◆ **EXTRAIT CITÉ**
--------------------

Vu la procédure suivante :
Procédure contentieuse antérieure :
M. A... B... a demandé au tribunal administratif de Bordeaux d'annuler l'arrêté du 5 octobre 2020 par lequel la préfète de la Gironde a refusé de lui délivrer un titre de séjour, l'a obligé à quitter le territoire français dans le délai de trente jours et a fixé le pays de destination.
Par un jugement n° 2005246 du 17 mars 2021, le tribunal administratif de Bordeaux a rejeté sa demande.
Procédure devant la cour :
Par une requête, enregistrée le 7 juin 2021, M. B..., représenté par Me Haas demande à la cour :
1°) d'annuler ce jugement du 17 mars 2021 du tribunal administratif de Bordeaux ;
2°) d'annuler l'arrêté de la préfète de la Gironde du 5 octobre 2020 ;
3°) d'enjoindre à la préfète de la Gironde, à titre principal, de lui délivrer un titre de séjour dans un délai d'un mois à compter de la notification de l'arrêt à intervenir sous astreinte de 80 euros par jour retard ou, à titre subsidiaire, de réexaminer sa demande sous les mêmes conditions ;
4°) de mettre à la charge de l'Etat la somme de 1 500 euros sur le fondement des dispositions combinées des articles L. 761-1 du code de justice administrative et 37 de la loi du 10 juillet 1991.

--------------------

◆ **DONNÉES FOURNIES**
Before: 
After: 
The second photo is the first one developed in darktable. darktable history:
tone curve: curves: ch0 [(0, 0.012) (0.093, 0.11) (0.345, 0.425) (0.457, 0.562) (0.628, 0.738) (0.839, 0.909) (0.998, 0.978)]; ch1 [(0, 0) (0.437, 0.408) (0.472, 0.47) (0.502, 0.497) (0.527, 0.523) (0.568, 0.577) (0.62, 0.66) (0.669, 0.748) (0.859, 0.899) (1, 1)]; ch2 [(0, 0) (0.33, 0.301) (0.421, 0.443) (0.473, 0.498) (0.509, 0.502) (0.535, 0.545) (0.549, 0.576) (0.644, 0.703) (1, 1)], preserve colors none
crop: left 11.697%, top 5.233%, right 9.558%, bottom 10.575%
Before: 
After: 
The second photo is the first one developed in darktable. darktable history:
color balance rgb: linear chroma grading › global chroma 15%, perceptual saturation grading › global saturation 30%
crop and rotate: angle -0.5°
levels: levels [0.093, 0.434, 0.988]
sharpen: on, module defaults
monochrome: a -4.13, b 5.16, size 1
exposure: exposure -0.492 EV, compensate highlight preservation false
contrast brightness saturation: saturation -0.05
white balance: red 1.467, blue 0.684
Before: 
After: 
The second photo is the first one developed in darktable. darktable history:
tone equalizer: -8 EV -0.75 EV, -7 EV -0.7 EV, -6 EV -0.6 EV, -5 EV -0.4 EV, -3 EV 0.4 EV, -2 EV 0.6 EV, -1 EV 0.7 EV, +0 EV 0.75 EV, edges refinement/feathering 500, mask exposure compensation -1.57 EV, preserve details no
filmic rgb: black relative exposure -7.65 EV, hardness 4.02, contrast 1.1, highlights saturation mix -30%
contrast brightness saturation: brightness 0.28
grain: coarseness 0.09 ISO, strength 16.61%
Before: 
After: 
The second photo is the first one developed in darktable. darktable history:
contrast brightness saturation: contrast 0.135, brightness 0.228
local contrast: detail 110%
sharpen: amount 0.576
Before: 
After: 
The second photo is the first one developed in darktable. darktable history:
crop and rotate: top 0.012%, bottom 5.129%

--------------------

◆ **CONSIGNE**
D'après l'extrait cité, répondez aux questions suivantes :
1. De quelle date est l'arrêté de la préfète de la Gironde ?
2. Quel jour la requête devant la cour a-t-elle été enregistrée ?
3. Quel montant d'astreinte par jour de retard est demandé ?

◆ **SOLUTION**
1. Du 5 octobre 2020.
2. Le 7 juin 2021.
3. 80 euros.